Casas Bahia pede recuperação judicial após prejuízo de R$ 10,1 bilhões
Foram 298 lojas fechadas e cerca de 3 mil demissões. Dois anos depois de uma recuperação extrajudicial que renegociou R$ 4,1 bilhões sem mexer no modelo que gerava a dívida — e o plano seguinte inclui revisar os canais digitais.

Dez bilhões de prejuízo e 298 lojas a menos
A Casas Bahia entrou com pedido de recuperação judicial no dia 16 de agosto, depois de registrar prejuízo de aproximadamente R$ 10,1 bilhões no segundo trimestre de 2026. As medidas iniciais já anunciadas incluem o fechamento de 298 lojas de baixo desempenho e o corte de cerca de 3 mil funcionários.
Não é o primeiro socorro. Em 2024 a companhia já havia recorrido à recuperação extrajudicial para renegociar cerca de R$ 4,1 bilhões em dívidas, seguida de rodadas de redução de custo. A extrajudicial é o instrumento mais leve — negocia-se com os credores fora do tribunal. Recorrer à judicial dois anos depois indica que aquele acordo não resolveu o problema de origem.
O que a empresa aponta e o que os números dizem
O grupo atribuiu a situação a um "ambiente macroeconômico desafiador", com juros altos, restrição de crédito e aumento do custo financeiro. A explicação é verdadeira e insuficiente.
Juros altos machucam qualquer varejista, mas machucam desproporcionalmente um modelo específico: o que vende bem durável de ticket médio-alto financiado no crediário próprio. Nesse desenho, a empresa carrega dois riscos ao mesmo tempo — o de estoque e o de crédito — e ambos pioram junto quando o juro sobe.
Some a isso uma malha de lojas físicas grandes, com aluguel e equipe fixos, projetada para um volume de fluxo que a migração para o digital vem drenando há dez anos. O resultado é uma estrutura de custo que não acompanha a queda de receita, porque loja não fecha sozinha e contrato de aluguel não encolhe com a venda.
O plano seguinte
Depois do corte inicial, a companhia sinalizou revisão dos canais digitais, adequação de estoque e capital de giro, redução de investimento e busca por alternativas para baixar o custo financeiro.

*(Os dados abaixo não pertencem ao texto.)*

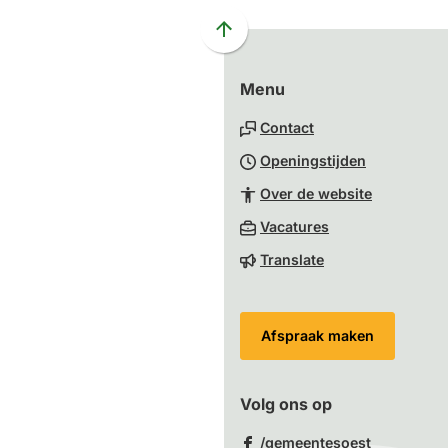
Scroll
naar
Menu
boven
naar
Contact
het
Openingstijden
begin
van
Over de website
de
(Verwijst
Vacatures
paginainhoud
naar
Translate
een
externe
website)
Afspraak maken
Volg ons op
(Verwijst
/gemeentesoest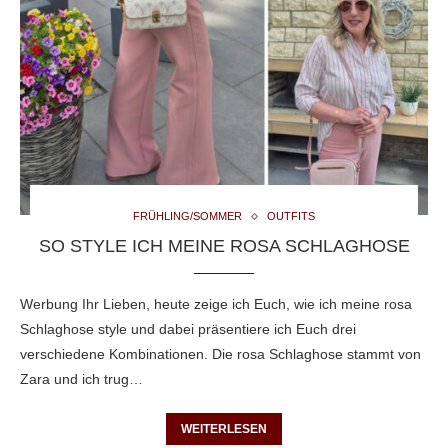
FRÜHLING/SOMMER
OUTFITS
SO STYLE ICH MEINE ROSA SCHLAGHOSE
Werbung Ihr Lieben, heute zeige ich Euch, wie ich meine rosa
Schlaghose style und dabei präsentiere ich Euch drei
verschiedene Kombinationen. Die rosa Schlaghose stammt von
Zara und ich trug…
WEITERLESEN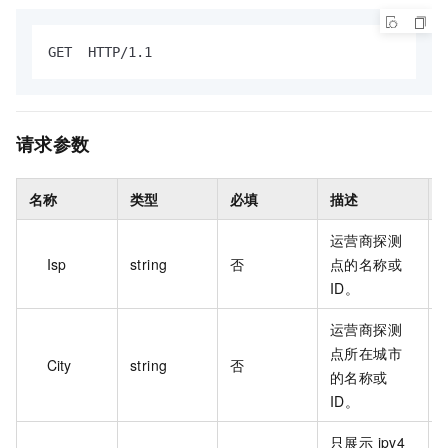
GET  HTTP/1.1
请求参数
名称
类型
必填
描述
运营商探测
Isp
string
否
点的名称或
ID。
运营商探测
点所在城市
City
string
否
B
的名称或
ID。
只展示 ipv4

Chama atenção que a revisão dos canais digitais apareça no mesmo pacote do fechamento de lojas. É o reconhecimento de que o problema não era só de metros quadrados: o e-commerce da companhia também não estava se pagando.
A lição que vale para quem vende digital
Há uma leitura fácil disso — "o físico morreu" — e ela está errada. O que este caso mostra é outra coisa, e serve para operação de qualquer tamanho.
Canal digital caro não é canal digital. Migrar venda do balcão para o site só ajuda se o custo de aquisição, a logística e a taxa de devolução fecharem a conta. Muita operação trocou aluguel por mídia paga e descobriu que a segunda escala pior que o primeiro.
Crediário próprio é operação financeira disfarçada de varejo. Quem financia o cliente está no negócio de crédito, com a exposição que isso traz. Em ciclo de juro alto, essa exposição vira o item que decide o resultado.
Recuperação extrajudicial que não corrige o modelo só compra tempo. Foram dois anos entre um instrumento e o outro. O acordo de 2024 renegociou dívida sem alterar a estrutura que gerava a dívida.
O que observar daqui pra frente
Recuperação judicial não é fim de empresa — é tentativa de reorganizar dívida com proteção do tribunal enquanto a operação continua. O que define o desfecho é se a redução de escala vem acompanhada de mudança no modelo, ou se é apenas a mesma operação, menor.
Para fornecedores, parceiros de marketplace e prestadores de serviço digital que atendem grandes varejistas, vale o lembrete prático de sempre: acompanhar concentração de receita por cliente e prazo de recebimento. Recuperação judicial reorganiza o passivo, e quem está do lado de fora costuma descobrir sua posição na fila depois que a fila já foi formada.